### Task item
Given the records below, pull every line with the word "Mobler" into the answer.

────────────────────

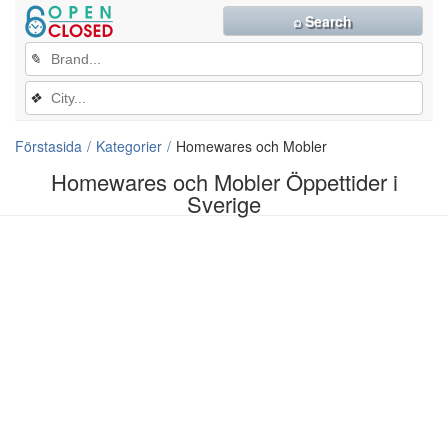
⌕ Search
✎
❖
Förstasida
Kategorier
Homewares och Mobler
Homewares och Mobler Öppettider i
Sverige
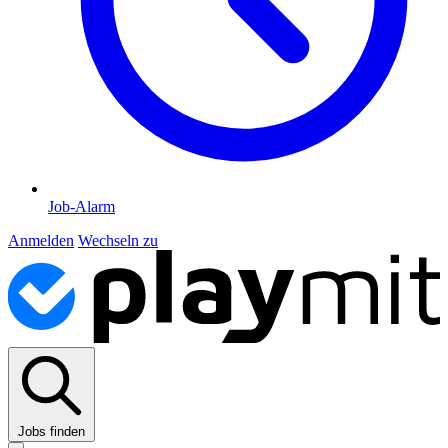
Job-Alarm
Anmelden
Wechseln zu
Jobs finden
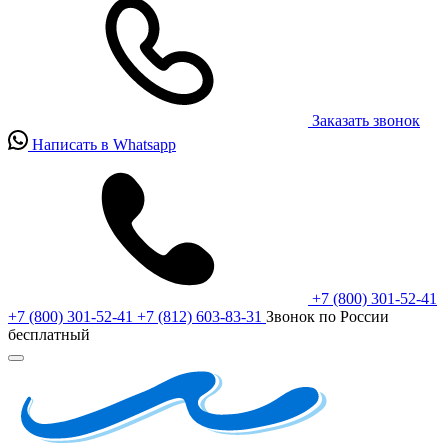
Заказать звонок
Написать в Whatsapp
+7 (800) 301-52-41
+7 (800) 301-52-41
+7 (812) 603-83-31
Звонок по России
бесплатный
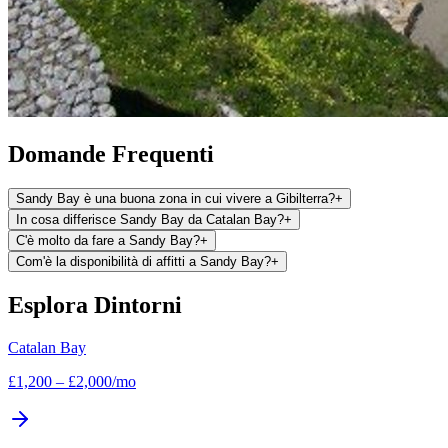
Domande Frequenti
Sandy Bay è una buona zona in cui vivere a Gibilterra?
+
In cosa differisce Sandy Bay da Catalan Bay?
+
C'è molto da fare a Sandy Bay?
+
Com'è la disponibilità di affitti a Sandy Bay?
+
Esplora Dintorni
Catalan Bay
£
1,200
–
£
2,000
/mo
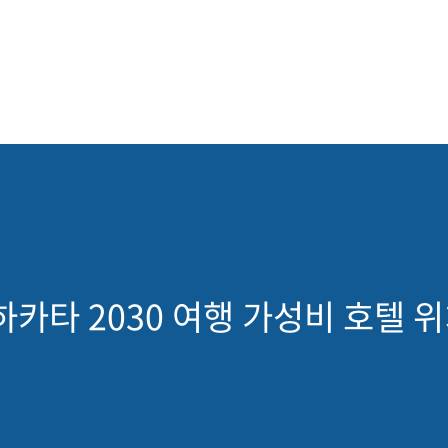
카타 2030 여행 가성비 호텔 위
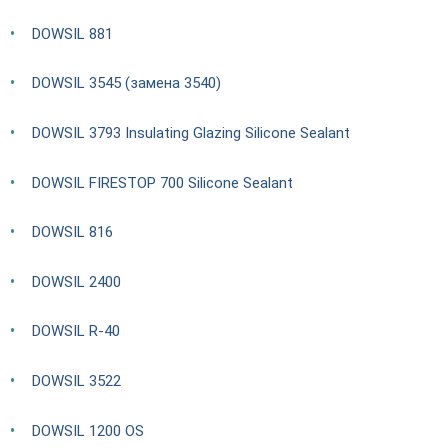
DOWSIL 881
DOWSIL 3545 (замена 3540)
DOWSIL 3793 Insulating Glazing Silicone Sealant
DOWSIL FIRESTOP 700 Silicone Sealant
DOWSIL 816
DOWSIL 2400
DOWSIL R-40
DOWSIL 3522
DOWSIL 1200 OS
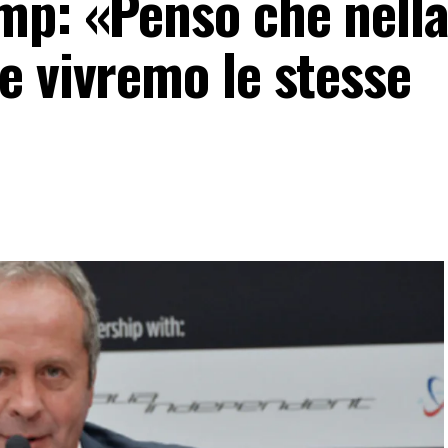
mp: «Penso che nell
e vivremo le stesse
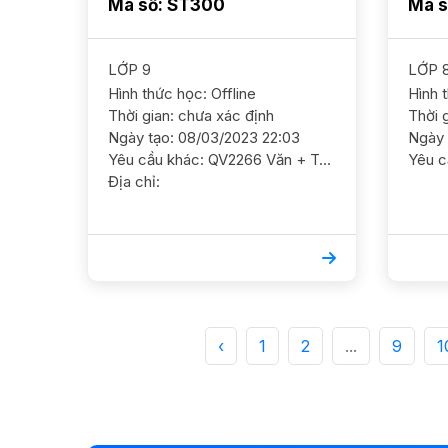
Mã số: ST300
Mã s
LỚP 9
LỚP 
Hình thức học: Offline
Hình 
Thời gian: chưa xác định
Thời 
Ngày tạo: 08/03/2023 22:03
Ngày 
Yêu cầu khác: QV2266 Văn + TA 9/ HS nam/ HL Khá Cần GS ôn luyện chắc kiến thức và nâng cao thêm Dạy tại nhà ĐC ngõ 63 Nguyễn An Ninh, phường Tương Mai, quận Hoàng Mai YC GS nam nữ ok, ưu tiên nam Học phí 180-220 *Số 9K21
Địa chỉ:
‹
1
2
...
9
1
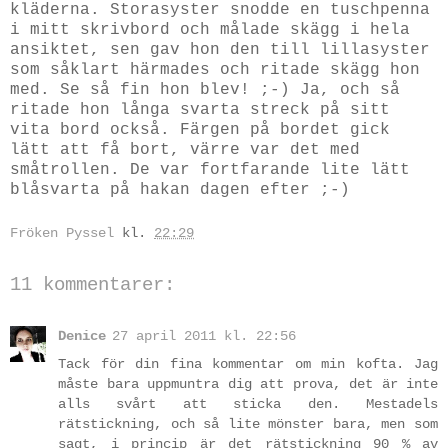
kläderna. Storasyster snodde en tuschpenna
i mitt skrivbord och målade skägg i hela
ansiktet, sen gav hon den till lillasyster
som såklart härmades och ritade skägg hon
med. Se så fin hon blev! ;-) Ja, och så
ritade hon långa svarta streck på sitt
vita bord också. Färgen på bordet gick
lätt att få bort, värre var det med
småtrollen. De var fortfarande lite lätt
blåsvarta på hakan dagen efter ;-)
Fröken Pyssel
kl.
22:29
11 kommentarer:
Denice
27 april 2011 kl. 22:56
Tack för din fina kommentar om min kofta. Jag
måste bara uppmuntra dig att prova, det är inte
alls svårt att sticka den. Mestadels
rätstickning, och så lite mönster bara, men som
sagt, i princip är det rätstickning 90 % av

────────────────────

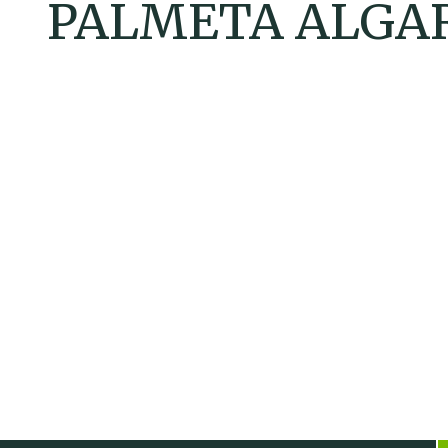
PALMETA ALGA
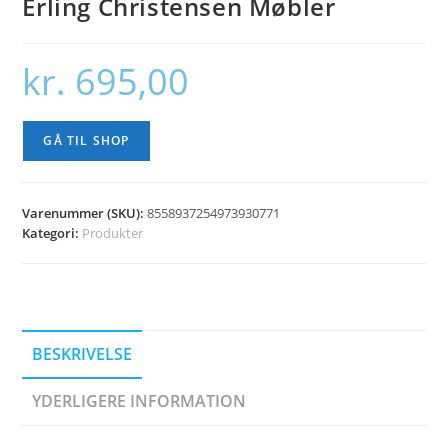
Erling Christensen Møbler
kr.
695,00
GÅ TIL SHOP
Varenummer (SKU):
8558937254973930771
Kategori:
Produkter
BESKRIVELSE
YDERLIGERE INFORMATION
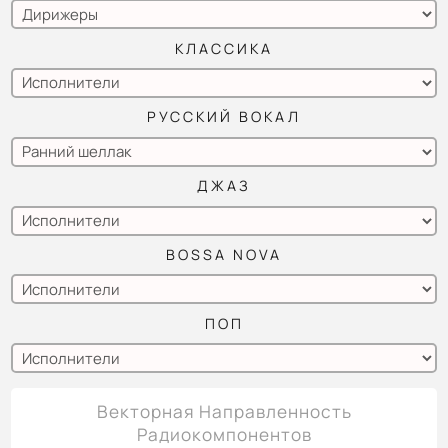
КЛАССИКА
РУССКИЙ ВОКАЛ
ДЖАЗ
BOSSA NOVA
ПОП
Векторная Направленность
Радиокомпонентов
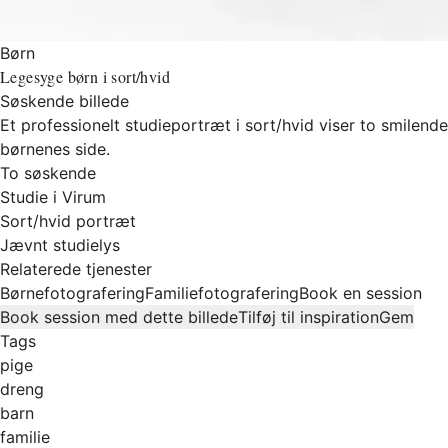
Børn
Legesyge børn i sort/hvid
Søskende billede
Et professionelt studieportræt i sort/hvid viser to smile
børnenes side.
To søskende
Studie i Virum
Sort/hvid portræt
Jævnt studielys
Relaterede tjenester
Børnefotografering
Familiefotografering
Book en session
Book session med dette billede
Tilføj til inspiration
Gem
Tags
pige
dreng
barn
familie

────────────────────

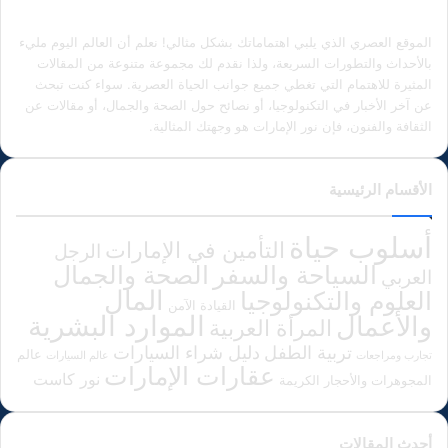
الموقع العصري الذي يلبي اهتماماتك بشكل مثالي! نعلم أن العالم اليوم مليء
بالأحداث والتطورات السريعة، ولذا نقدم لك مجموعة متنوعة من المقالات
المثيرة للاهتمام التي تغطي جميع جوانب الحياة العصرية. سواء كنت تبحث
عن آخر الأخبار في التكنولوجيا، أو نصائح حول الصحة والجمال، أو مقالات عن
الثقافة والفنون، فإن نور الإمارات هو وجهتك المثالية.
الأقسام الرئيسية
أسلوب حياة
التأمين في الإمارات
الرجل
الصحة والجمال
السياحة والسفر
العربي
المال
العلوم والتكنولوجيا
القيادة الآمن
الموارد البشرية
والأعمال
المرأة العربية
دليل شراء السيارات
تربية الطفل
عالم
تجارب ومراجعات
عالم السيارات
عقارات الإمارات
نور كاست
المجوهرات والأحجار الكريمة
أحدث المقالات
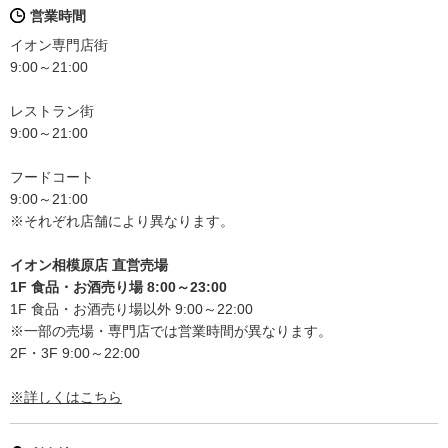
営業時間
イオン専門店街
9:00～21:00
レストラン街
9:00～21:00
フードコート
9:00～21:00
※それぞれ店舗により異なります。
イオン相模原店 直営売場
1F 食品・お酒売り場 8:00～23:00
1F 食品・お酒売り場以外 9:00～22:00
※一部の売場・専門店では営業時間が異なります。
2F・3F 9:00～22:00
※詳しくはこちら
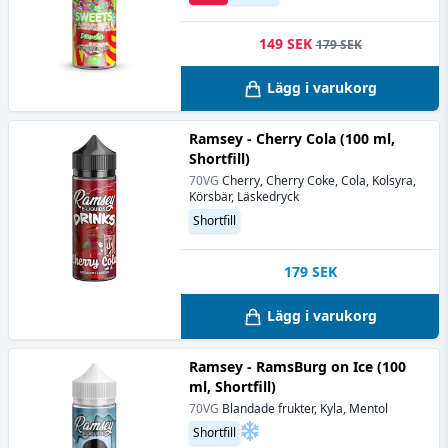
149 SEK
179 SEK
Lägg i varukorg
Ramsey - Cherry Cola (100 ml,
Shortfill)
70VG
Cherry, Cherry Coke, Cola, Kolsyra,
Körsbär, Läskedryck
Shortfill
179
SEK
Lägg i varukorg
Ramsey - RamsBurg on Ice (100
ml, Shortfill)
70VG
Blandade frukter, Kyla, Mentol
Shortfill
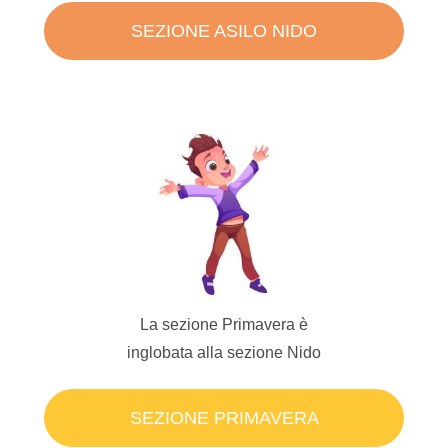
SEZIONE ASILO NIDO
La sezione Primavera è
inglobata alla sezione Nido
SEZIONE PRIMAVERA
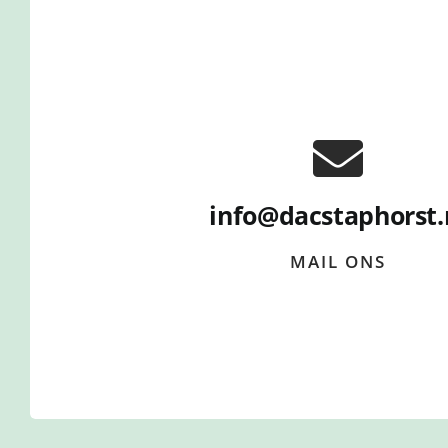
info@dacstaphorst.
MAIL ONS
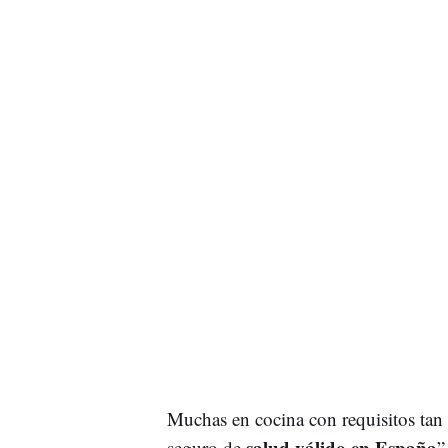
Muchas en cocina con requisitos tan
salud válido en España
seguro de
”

────────────────────

### Task response
Homewares och Mobler
Homewares och Mobler Öppettider i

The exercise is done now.